***** DATA TO PROCESS *****

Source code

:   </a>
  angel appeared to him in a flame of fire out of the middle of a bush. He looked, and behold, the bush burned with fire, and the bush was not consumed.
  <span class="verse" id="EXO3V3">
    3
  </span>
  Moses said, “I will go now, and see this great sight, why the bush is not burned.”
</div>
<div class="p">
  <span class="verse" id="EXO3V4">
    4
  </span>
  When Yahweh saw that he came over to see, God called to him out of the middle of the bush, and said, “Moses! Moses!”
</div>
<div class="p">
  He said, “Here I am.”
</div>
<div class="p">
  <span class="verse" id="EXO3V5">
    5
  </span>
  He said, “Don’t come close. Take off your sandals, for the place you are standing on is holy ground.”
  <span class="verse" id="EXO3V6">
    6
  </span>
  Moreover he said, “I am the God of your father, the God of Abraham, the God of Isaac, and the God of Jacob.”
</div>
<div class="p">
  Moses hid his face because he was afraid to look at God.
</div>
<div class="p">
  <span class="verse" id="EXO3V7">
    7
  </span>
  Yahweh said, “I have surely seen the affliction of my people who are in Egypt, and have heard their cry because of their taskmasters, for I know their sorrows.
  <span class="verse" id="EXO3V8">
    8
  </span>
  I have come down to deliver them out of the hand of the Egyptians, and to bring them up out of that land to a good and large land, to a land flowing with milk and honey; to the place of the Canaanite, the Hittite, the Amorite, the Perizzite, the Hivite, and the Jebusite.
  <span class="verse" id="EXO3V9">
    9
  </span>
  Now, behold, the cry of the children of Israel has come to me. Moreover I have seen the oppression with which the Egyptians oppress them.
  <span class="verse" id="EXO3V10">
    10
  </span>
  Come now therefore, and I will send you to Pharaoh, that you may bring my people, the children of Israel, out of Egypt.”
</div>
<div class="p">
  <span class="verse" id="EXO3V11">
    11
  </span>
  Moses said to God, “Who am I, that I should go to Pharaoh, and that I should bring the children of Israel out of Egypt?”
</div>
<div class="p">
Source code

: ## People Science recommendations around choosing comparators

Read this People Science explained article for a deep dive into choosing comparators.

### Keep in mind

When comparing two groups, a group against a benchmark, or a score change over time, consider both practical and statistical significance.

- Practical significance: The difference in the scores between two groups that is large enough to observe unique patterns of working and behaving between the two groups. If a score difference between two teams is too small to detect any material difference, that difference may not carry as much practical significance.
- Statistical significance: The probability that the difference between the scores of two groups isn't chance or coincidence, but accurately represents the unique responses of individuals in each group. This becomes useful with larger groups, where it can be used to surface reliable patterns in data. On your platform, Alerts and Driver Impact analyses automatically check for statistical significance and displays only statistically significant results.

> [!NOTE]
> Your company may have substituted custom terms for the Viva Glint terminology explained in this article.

*****

**EXERCISE BRIEF**. Reproduce the entire listing above exactly, leaving nothing out.

**EXPECTED ANSWER**.
Source code

:   </a>
  angel appeared to him in a flame of fire out of the middle of a bush. He looked, and behold, the bush burned with fire, and the bush was not consumed.
  <span class="verse" id="EXO3V3">
    3
  </span>
  Moses said, “I will go now, and see this great sight, why the bush is not burned.”
</div>
<div class="p">
  <span class="verse" id="EXO3V4">
    4
  </span>
  When Yahweh saw that he came over to see, God called to him out of the middle of the bush, and said, “Moses! Moses!”
</div>
<div class="p">
  He said, “Here I am.”
</div>
<div class="p">
  <span class="verse" id="EXO3V5">
    5
  </span>
  He said, “Don’t come close. Take off your sandals, for the place you are standing on is holy ground.”
  <span class="verse" id="EXO3V6">
    6
  </span>
  Moreover he said, “I am the God of your father, the God of Abraham, the God of Isaac, and the God of Jacob.”
</div>
<div class="p">
  Moses hid his face because he was afraid to look at God.
</div>
<div class="p">
  <span class="verse" id="EXO3V7">
    7
  </span>
  Yahweh said, “I have surely seen the affliction of my people who are in Egypt, and have heard their cry because of their taskmasters, for I know their sorrows.
  <span class="verse" id="EXO3V8">
    8
  </span>
  I have come down to deliver them out of the hand of the Egyptians, and to bring them up out of that land to a good and large land, to a land flowing with milk and honey; to the place of the Canaanite, the Hittite, the Amorite, the Perizzite, the Hivite, and the Jebusite.
  <span class="verse" id="EXO3V9">
    9
  </span>
  Now, behold, the cry of the children of Israel has come to me. Moreover I have seen the oppression with which the Egyptians oppress them.
  <span class="verse" id="EXO3V10">
    10
  </span>
  Come now therefore, and I will send you to Pharaoh, that you may bring my people, the children of Israel, out of Egypt.”
</div>
<div class="p">
  <span class="verse" id="EXO3V11">
    11
  </span>
  Moses said to God, “Who am I, that I should go to Pharaoh, and that I should bring the children of Israel out of Egypt?”
</div>
<div class="p">
Source code

: ## People Science recommendations around choosing comparators

Read this People Science explained article for a deep dive into choosing comparators.

### Keep in mind

When comparing two groups, a group against a benchmark, or a score change over time, consider both practical and statistical significance.

- Practical significance: The difference in the scores between two groups that is large enough to observe unique patterns of working and behaving between the two groups. If a score difference between two teams is too small to detect any material difference, that difference may not carry as much practical significance.
- Statistical significance: The probability that the difference between the scores of two groups isn't chance or coincidence, but accurately represents the unique responses of individuals in each group. This becomes useful with larger groups, where it can be used to surface reliable patterns in data. On your platform, Alerts and Driver Impact analyses automatically check for statistical significance and displays only statistically significant results.

> [!NOTE]
> Your company may have substituted custom terms for the Viva Glint terminology explained in this article.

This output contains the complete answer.